Now that you’ve prepared those beans, be sure to prep everything that is available from your last CSA delivery for a delicious main event salad. Many things such as carrots, fresh herbs, peppers, onions, and salad greens can, of course be eaten raw. A few items such as beets or potatoes must be roasted prior to addition. Simple vinaigrette is the crowning jewel of the bean salad and should be applied and mixed with the other ingredients when the beans are
still warm. This dish will never fail you. I swear, so help me God.

Bean and Vegetable Dressing
Pound the garlic and salt into a paste and combine the mustard and vinegar. Whisk in the olive oil slowly and taste for seasoning.

Roben Mounger, Columbia, TN


Braised Collard Greens, Mustard Greens & Swiss Chard
Main Ingredients: mustard greens, swiss chard, collard greens
3 tablespoons olive oil
1/2 pound bacon slices, roughly chopped
4 garlic cloves, thinly sliced
2 cups chicken stock
1/3 cup cider vinegar
2 tablespoons sugar
1 bunch collard greens, ribs removed
1 bunch mustard greens, ribs removed
1 bunch red Swiss chard, ribs removed
Salt and freshly ground black pepper
In a large pot heat oil and bacon over high heat until bacon is well brow ned. Stir in garlic and cook 45 seconds. Deglaze with chicken stock and vinegar. Add sugar and greens and partially cover. Lower heat to medium and cook for 30 minutes. Season with salt and pepper, to taste.

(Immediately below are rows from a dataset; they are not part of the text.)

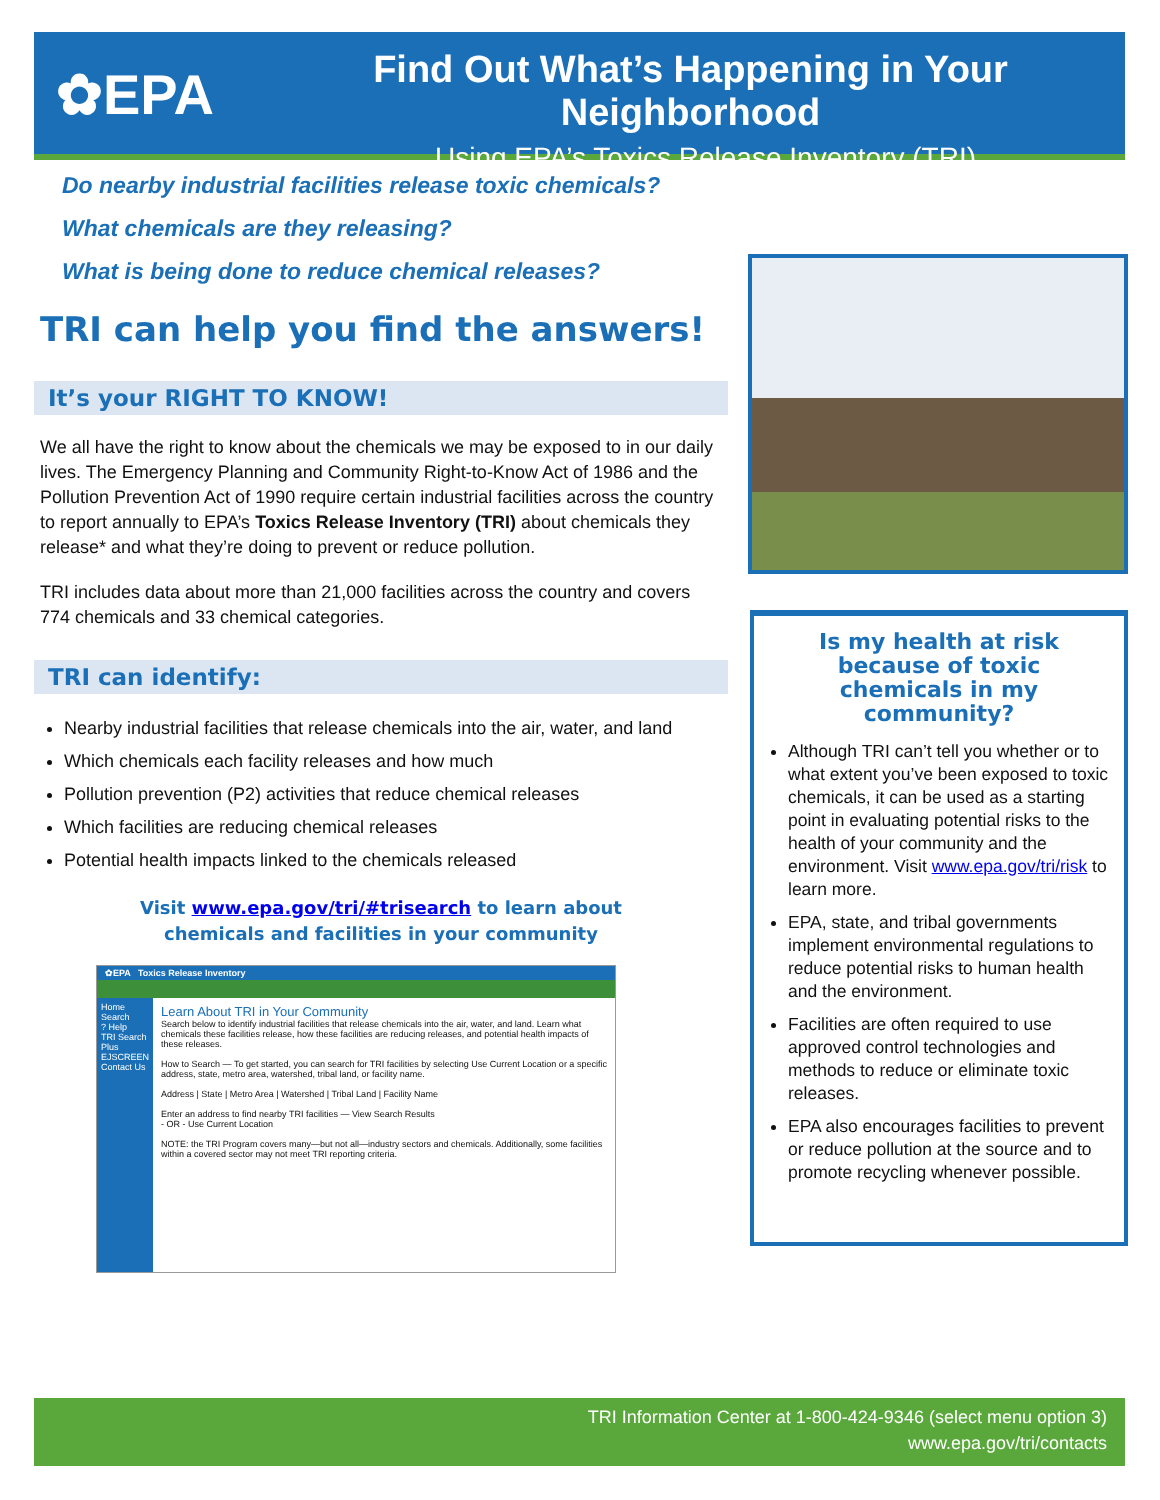✿EPA
Find Out What’s Happening in Your Neighborhood
Using EPA’s Toxics Release Inventory (TRI)
Do nearby industrial facilities release toxic chemicals?
What chemicals are they releasing?
What is being done to reduce chemical releases?
TRI can help you find the answers!
It’s your RIGHT TO KNOW!
We all have the right to know about the chemicals we may be exposed to in our daily lives. The Emergency Planning and Community Right-to-Know Act of 1986 and the Pollution Prevention Act of 1990 require certain industrial facilities across the country to report annually to EPA’s Toxics Release Inventory (TRI) about chemicals they release* and what they’re doing to prevent or reduce pollution.
TRI includes data about more than 21,000 facilities across the country and covers 774 chemicals and 33 chemical categories.
TRI can identify:
Nearby industrial facilities that release chemicals into the air, water, and land
Which chemicals each facility releases and how much
Pollution prevention (P2) activities that reduce chemical releases
Which facilities are reducing chemical releases
Potential health impacts linked to the chemicals released
Visit www.epa.gov/tri/#trisearch to learn about
chemicals and facilities in your community
✿EPA Toxics Release Inventory
Home Search
? Help
TRI Search Plus
EJSCREEN
Contact Us
Learn About TRI in Your Community
Search below to identify industrial facilities that release chemicals into the air, water, and land. Learn what chemicals these facilities release, how these facilities are reducing releases, and potential health impacts of these releases.
How to Search — To get started, you can search for TRI facilities by selecting Use Current Location or a specific address, state, metro area, watershed, tribal land, or facility name.
Address | State | Metro Area | Watershed | Tribal Land | Facility Name
Enter an address to find nearby TRI facilities — View Search Results
- OR - Use Current Location
NOTE: the TRI Program covers many—but not all—industry sectors and chemicals. Additionally, some facilities within a covered sector may not meet TRI reporting criteria.
Is my health at risk because of toxic chemicals in my community?
Although TRI can’t tell you whether or to what extent you’ve been exposed to toxic chemicals, it can be used as a starting point in evaluating potential risks to the health of your community and the environment. Visit www.epa.gov/tri/risk to learn more.
EPA, state, and tribal governments implement environmental regulations to reduce potential risks to human health and the environment.
Facilities are often required to use approved control technologies and methods to reduce or eliminate toxic releases.
EPA also encourages facilities to prevent or reduce pollution at the source and to promote recycling whenever possible.
TRI Information Center at 1-800-424-9346 (select menu option 3)
www.epa.gov/tri/contacts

Real Food Farms, Franklin, TN


Collard Greens w/Poblano Chiles & Chorizo
Main Ingredients: peanut or canola oil, chorizo, kielbasa or other smoked sausage, poblano chiles, garlic, collard greens, kosher salt, red wine vinegar,

2 tsp peanut or canola oil

8 ounces fresh chorizo, casings removed, cut into roughly 1-inch pieces; or 4 ounces cured chorizo, kielbasa or other smoked sausage, finely diced

3 poblano chiles, seeded and sliced into thin 2-to-3 inch strips (about 3 cups)

2 tsp finely chopped garlic

1 1/2 pounds collard greens (about 1 bunch), ribs removed, leaves thinly sliced (1 packed quart)

1 tsp kosher salt, plus more to taste

2 Tbsp red wine vinegar
1. Pour the oil into a 12-inch skillet set over high heat, and when it shimmers, add the chorizo. Cook, chopping up the (fresh) sausage with the back of a spoon, until the sausage has rendered most of its fat, about 2 minutes. Add the poblanos, and continue to cook until they have softened slightly and the chorizo is cooked through, about 4 minutes.

2. Add the garlic, half the collards, the salt, and 2 Tbsp water to the skillet. Cook, turning the collards with tongs and adding more greens as those in the pan wilt, until all the collards are in the skillet. Continue to cook until the collards have softened and become dark green, about 6 minutes. Add the vinegar and continue to cook the collards, turning them occasionally, until the vinegar has completely evaporated and the pan is dry, about 3 minutes more. Season to taste with salt, if necessary, and divide the collards, poblanos and chorizo among 4 warm serving plates. Serve immediately. Enjoy!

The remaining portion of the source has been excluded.